Desrie opened the book under her mother's watchful eye and found an instruction in the frontispiece. It read: Write as you feel, not as you are instructed.
Glaring at her mother, she turned to the first page and wrote: I don't want to keep a diary, but now I have to. Something... took over. She poured out her feelings onto the page. Word after word. Sentence after sentence. All about her misgivings and how large her book was in comparison to others. About her dread of approaching the last page. About the need or want to write the last page... and of how much she despised her mother for making her keep one.
She filled one and a half of the huge pages.
"There," said her mother. "It is yours, and it is you."
Desrie felt another chill at the phrase. But it was all her mother would say about it.
Life went on, and every evening after dinner, Desrie would sit and write about her feelings. Half a page, one page. Three pages on the death of her mother(she never opened her mother's diary and never wanted to). Night after night. Happy thoughts. Sad thoughts. Her continuing battles.
For all the years of her life. For all the things she did. Page after page.
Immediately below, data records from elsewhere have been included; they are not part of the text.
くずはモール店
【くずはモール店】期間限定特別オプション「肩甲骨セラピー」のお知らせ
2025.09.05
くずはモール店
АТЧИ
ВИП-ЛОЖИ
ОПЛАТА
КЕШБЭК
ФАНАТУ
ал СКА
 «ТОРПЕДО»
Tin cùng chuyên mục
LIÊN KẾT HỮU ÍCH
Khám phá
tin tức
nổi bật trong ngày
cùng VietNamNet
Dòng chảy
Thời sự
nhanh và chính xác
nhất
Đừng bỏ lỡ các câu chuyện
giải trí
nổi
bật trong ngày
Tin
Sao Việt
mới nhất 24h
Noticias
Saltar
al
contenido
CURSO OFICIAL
The compulsion haunted her, and she insisted that her own children choose to keep a diary.
Until she realised that her bookmark was approaching the last page. Despite wanting to not write in it, now, she felt drawn to it. She spent four pages just on her dread. Beautiful, visceral, descriptive passages. But words that took up space. She took a page on wishes for her children. On wishes for loved ones. On the dispersal of her things.
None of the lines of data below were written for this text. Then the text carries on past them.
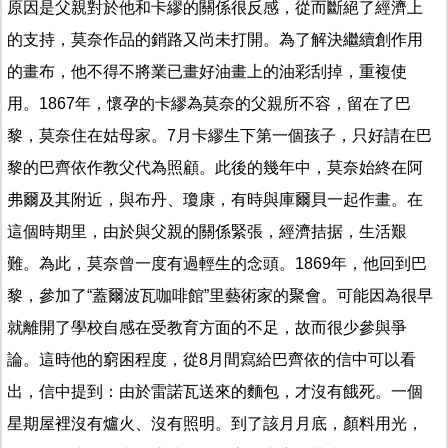
原因是父親對於他和卡繆的關係很反感，從而斷絕了經濟上
的支持，莫奈作品的銷路又尚未打開。為了解決繼續創作用
的畫布，他不得不將業已畫好油畫上的油彩刮掉，重複使
用。1867年，懷孕的卡繆為莫奈的父親所不容，留在了巴
黎，莫奈住在姑母家。7月卡繆生下第一個孩子，只好請在巴
黎的巴齊依作教父代為照顧。此後的幾年中，莫奈始終在阿
弗爾及其附近，與布丹、瓊康，有時與庫爾貝一起作畫。在
這個時期里，由於與父親的關係緊張，經濟拮据，生活艱
難。為此，莫奈曾一度有過輕生的念頭。1869年，他回到巴
黎，參加了“蓋爾波瓦咖啡館”里藝術家的聚會。可能因為很早
就離開了學校自感在受教育方面的不足，故而很少參與爭
論。這時他的窮困程度，從8月間寫給巴齊依的信中可以看
出，信中提到：由於雷諾瓦送來的麵包，才沒有餓死。一個
星期屋裡沒有爐火、沒有照明。到了該月月底，顏料用光，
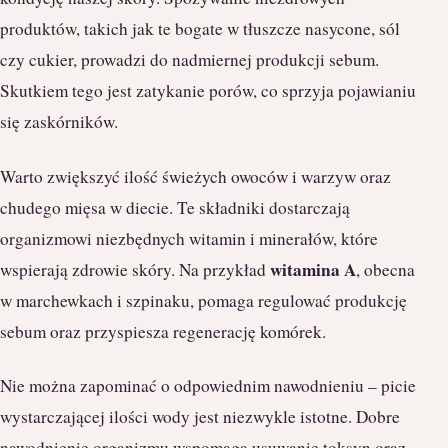
produktów, takich jak te bogate w tłuszcze nasycone, sól
czy cukier, prowadzi do nadmiernej produkcji sebum.
Skutkiem tego jest zatykanie porów, co sprzyja pojawianiu
się zaskórników.
Warto zwiększyć ilość świeżych owoców i warzyw oraz
chudego mięsa w diecie. Te składniki dostarczają
organizmowi niezbędnych witamin i minerałów, które
witamina A
wspierają zdrowie skóry. Na przykład
, obecna
w marchewkach i szpinaku, pomaga regulować produkcję
sebum oraz przyspiesza regenerację komórek.
Nie można zapominać o odpowiednim nawodnieniu – picie
wystarczającej ilości wody jest niezwykle istotne. Dobre
nawodnienie organizmu wspomaga usuwanie toksyn oraz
On her concerns for the afterlife.
And without knowing it, she'd written the last word on the last page. And went to bed. And slept forever.
...and then someone opened her book...
Desrie looked at the stranger. A grandchild, but older. Elphie. "Why didn't you make Papa keep a diary? He's gone forever, now."
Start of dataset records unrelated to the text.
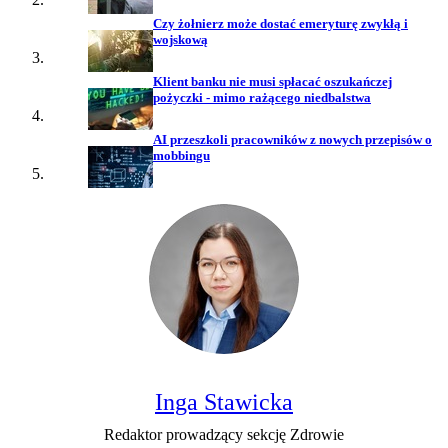
Czy żołnierz może dostać emeryturę zwykłą i
wojskową
Klient banku nie musi spłacać oszukańczej
pożyczki - mimo rażącego niedbalstwa
AI przeszkoli pracowników z nowych przepisów o
mobbingu
Inga Stawicka
Redaktor prowadzący sekcję Zdrowie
"I was made to keep a diary and I hated it. They suck all your feelings out, and weigh too much, and leave you with a dread for the last page. I don't know what lies beyond, now. I'm just a book. I never chose this... and I wanted him to choose."
"But he's gone. He's gone forever. I can't ask him anything."
"He's free. I'm... not. I want you to burn this book. Let me go. Let him go. Live your life like you don't know how much you have."
"I'm sorry, gran'mama... I already started mine. I love it. I'm going to live forever." And then she closed it.
She closed it before Desrie could tell her. It wasn't living. It was drifting in the void until someone opened your pages. Kept like a pressed flower. Unalive.